As the small population association analysis in this study could detect only major allele with high heritability traits. In addition, the limitations of association mapping may suffer from a false positives caused by population structure within a germplasm (Stich and Melchinger 2009). Spurious association that found in population could be corrected by using statistical models accounting for population structure (Q matrix) and kinship matrix (K) to reduce the false positive associations (Yu et al. 2006; Price et al. 2006).

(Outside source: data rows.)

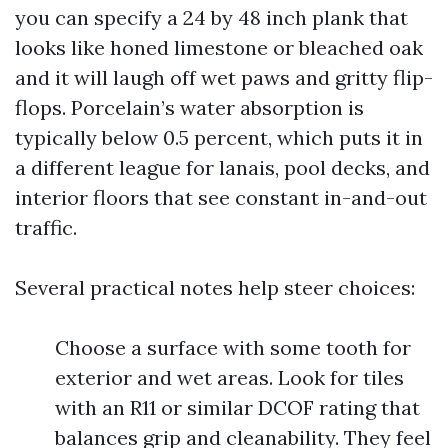
you can specify a 24 by 48 inch plank that
looks like honed limestone or bleached oak
and it will laugh off wet paws and gritty flip-
flops. Porcelain’s water absorption is
typically below 0.5 percent, which puts it in
a different league for lanais, pool decks, and
interior floors that see constant in-and-out
traffic.
Several practical notes help steer choices:
Choose a surface with some tooth for
exterior and wet areas. Look for tiles
with an R11 or similar DCOF rating that
balances grip and cleanability. They feel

The results of Zhang et al. (2013) comparison 16 different models for reduction of false-positive associations, the performance of MLM (PCA+K) model was indicated that the best reduction in false-positives frequency in the maize panel.

Therefore, the results of this study provide not only basic genetic information useful for the development of functional molecular markers, but also contribute important information for further research to validate the polymorphic sites by bi-parental mapping and increasing maize populations size to enhance the power of future association analyses.